ACTION ITEM → Where a line of the entries holds the string "실거래가", copy that line.

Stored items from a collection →
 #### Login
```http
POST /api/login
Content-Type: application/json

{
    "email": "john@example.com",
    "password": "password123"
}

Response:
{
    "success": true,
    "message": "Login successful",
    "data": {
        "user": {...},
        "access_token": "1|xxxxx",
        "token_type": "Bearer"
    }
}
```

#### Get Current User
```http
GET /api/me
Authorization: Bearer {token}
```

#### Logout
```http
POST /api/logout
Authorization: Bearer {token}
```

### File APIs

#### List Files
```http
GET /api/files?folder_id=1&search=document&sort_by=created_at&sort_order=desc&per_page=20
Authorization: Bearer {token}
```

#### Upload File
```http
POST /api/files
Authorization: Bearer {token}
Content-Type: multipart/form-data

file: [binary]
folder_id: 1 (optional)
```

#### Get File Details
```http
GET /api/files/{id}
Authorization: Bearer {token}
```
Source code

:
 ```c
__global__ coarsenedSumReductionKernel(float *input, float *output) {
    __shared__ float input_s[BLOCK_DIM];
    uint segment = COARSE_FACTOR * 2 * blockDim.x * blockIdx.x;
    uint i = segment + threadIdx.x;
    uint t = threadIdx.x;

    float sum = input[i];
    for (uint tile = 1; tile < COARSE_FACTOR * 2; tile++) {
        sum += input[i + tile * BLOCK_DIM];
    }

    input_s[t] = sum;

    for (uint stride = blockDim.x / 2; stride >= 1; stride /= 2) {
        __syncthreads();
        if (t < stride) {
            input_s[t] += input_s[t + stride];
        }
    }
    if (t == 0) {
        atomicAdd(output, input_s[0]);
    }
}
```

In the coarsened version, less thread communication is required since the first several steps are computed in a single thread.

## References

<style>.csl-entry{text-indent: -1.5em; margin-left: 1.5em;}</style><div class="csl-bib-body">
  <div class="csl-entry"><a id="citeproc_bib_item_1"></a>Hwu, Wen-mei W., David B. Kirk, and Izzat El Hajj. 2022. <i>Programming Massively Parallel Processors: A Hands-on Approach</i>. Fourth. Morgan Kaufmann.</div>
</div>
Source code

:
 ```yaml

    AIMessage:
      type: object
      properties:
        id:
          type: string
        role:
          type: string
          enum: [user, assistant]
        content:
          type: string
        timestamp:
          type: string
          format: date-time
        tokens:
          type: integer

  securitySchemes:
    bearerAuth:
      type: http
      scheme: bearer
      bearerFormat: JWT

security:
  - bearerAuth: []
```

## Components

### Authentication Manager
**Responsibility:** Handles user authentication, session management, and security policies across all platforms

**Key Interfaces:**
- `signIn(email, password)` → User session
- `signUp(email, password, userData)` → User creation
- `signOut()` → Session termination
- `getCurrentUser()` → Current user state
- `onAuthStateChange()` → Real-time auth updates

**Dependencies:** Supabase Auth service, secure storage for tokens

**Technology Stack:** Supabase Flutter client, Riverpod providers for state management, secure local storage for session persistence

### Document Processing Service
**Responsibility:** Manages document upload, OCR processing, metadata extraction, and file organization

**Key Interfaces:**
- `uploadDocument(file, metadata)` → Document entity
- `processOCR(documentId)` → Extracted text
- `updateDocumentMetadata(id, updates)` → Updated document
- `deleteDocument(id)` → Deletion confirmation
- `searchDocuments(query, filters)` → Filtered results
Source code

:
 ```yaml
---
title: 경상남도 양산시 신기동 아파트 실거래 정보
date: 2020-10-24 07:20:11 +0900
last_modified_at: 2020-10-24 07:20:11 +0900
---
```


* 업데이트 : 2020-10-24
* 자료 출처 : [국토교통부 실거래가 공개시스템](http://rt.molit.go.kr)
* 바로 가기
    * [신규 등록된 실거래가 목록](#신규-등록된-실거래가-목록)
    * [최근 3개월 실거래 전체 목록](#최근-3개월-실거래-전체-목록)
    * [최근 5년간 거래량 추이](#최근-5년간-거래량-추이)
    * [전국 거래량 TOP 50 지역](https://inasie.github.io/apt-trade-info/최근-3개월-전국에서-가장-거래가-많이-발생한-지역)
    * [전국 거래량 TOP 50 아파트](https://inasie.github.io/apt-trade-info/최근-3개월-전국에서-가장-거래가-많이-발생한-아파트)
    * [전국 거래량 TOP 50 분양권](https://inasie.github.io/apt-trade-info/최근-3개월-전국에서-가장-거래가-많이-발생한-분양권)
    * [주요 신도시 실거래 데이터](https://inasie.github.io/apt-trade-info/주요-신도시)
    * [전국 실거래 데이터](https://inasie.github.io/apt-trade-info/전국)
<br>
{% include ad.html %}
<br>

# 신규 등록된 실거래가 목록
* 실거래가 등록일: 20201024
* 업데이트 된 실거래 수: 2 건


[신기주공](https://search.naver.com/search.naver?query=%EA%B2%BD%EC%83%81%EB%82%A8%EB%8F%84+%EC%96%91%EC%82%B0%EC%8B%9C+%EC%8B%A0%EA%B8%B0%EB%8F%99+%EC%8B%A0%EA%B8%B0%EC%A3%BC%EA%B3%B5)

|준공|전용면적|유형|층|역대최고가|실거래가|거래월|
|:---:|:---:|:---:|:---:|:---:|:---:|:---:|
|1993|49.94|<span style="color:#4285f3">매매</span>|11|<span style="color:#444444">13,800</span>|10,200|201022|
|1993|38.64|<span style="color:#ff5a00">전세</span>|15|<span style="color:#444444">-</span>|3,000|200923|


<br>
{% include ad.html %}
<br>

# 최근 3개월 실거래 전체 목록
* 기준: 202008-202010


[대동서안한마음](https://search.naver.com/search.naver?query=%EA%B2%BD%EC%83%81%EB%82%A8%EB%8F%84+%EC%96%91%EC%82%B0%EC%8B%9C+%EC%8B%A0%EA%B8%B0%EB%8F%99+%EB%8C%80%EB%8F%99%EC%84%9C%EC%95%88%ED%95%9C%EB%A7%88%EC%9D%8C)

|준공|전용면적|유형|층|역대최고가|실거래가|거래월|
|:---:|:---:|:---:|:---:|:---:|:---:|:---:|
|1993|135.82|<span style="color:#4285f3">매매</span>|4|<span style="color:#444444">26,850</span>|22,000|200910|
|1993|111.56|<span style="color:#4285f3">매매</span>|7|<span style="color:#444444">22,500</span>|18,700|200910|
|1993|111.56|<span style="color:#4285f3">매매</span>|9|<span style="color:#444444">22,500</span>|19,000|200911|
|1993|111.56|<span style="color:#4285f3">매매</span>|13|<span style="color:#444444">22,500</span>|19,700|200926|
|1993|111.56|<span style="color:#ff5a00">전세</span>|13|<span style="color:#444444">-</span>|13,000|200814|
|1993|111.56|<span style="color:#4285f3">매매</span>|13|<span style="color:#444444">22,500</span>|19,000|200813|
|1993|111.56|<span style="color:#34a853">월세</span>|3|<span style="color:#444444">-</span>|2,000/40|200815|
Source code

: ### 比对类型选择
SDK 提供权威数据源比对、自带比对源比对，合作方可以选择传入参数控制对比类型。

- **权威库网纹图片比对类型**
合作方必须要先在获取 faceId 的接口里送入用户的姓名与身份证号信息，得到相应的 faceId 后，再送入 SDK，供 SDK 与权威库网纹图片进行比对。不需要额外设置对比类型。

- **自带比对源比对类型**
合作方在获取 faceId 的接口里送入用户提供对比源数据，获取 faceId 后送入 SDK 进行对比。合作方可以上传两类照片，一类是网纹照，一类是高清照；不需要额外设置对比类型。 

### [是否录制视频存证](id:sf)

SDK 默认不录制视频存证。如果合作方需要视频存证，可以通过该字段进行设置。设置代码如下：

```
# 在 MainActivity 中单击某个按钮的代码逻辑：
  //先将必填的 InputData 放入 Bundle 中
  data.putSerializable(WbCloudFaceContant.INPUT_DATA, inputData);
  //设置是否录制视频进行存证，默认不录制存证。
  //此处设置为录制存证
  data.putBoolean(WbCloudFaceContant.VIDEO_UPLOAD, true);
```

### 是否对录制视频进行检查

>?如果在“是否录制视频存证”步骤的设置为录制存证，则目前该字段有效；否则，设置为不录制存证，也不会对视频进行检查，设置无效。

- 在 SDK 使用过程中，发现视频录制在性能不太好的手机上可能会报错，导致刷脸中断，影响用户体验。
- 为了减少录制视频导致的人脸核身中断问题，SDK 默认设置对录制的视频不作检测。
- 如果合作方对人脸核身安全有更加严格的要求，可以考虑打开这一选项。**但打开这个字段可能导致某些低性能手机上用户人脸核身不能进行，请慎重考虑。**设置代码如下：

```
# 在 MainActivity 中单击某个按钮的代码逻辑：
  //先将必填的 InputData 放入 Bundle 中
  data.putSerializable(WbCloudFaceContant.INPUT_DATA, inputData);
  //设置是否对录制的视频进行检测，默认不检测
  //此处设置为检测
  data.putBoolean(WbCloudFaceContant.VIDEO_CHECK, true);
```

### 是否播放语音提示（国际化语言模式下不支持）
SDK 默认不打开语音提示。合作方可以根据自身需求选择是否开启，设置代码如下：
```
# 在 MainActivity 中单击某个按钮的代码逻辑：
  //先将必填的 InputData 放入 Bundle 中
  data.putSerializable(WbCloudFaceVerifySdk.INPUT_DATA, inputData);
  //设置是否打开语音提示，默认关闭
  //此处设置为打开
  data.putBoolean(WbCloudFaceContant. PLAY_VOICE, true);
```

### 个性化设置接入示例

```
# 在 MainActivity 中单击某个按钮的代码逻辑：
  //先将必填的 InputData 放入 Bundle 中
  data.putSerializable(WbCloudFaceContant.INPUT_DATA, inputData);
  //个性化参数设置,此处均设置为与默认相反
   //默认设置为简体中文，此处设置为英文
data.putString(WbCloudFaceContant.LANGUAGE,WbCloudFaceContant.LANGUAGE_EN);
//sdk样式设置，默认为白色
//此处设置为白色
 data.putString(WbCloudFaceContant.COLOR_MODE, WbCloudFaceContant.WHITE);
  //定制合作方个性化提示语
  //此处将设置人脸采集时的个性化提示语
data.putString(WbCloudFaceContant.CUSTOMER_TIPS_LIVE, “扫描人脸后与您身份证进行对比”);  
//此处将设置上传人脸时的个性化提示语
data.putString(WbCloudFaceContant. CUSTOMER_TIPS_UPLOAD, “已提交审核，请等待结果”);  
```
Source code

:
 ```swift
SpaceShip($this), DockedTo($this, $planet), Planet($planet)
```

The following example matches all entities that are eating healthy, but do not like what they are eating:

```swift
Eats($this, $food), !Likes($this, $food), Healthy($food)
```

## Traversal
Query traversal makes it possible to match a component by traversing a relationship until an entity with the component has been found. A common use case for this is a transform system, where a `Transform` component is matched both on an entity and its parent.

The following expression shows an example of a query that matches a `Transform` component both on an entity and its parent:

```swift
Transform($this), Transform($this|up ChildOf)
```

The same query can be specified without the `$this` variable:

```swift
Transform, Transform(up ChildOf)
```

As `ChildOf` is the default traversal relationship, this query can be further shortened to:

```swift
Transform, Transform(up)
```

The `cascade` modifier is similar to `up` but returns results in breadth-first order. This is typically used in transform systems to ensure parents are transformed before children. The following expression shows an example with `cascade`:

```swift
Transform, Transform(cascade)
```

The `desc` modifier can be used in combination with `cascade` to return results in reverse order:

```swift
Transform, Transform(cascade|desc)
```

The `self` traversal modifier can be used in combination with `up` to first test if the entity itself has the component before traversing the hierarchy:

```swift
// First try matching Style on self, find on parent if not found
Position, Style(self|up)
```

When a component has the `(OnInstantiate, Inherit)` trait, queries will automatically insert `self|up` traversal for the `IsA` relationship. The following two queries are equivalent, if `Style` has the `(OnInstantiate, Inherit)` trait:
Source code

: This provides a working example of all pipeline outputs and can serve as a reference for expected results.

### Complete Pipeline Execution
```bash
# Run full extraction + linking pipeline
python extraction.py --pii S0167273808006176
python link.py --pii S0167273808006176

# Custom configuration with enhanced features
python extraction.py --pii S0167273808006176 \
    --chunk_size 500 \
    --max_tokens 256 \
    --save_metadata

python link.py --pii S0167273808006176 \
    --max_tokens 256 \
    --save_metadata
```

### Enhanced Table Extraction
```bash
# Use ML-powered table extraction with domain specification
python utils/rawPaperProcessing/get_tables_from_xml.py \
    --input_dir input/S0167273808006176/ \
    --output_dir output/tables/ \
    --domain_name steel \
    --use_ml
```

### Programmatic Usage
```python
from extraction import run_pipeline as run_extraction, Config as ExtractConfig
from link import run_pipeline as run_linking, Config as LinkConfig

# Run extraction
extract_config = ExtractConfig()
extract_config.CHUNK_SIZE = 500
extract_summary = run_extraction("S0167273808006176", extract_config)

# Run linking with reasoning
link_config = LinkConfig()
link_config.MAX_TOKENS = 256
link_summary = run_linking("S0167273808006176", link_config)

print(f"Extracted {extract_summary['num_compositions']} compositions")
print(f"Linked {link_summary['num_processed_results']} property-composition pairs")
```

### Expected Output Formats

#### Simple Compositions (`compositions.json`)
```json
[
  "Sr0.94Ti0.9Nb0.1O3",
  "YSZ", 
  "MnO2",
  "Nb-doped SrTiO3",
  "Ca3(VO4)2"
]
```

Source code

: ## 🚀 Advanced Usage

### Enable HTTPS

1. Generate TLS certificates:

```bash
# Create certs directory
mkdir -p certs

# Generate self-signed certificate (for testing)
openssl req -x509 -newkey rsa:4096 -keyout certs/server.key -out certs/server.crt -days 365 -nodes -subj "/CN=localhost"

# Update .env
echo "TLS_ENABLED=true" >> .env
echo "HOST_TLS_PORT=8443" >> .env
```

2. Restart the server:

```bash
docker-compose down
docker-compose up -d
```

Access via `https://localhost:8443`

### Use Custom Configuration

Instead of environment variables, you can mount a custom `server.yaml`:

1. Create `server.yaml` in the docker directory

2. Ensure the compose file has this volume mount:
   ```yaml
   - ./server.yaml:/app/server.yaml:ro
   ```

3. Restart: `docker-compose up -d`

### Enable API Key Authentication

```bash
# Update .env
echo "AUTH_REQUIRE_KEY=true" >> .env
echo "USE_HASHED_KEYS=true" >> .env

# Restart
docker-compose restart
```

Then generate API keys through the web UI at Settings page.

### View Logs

ANSWER FOR THIS EXERCISE →
* 자료 출처 : [국토교통부 실거래가 공개시스템](http://rt.molit.go.kr)
    * [신규 등록된 실거래가 목록](#신규-등록된-실거래가-목록)
# 신규 등록된 실거래가 목록
* 실거래가 등록일: 20201024
|준공|전용면적|유형|층|역대최고가|실거래가|거래월|
|준공|전용면적|유형|층|역대최고가|실거래가|거래월|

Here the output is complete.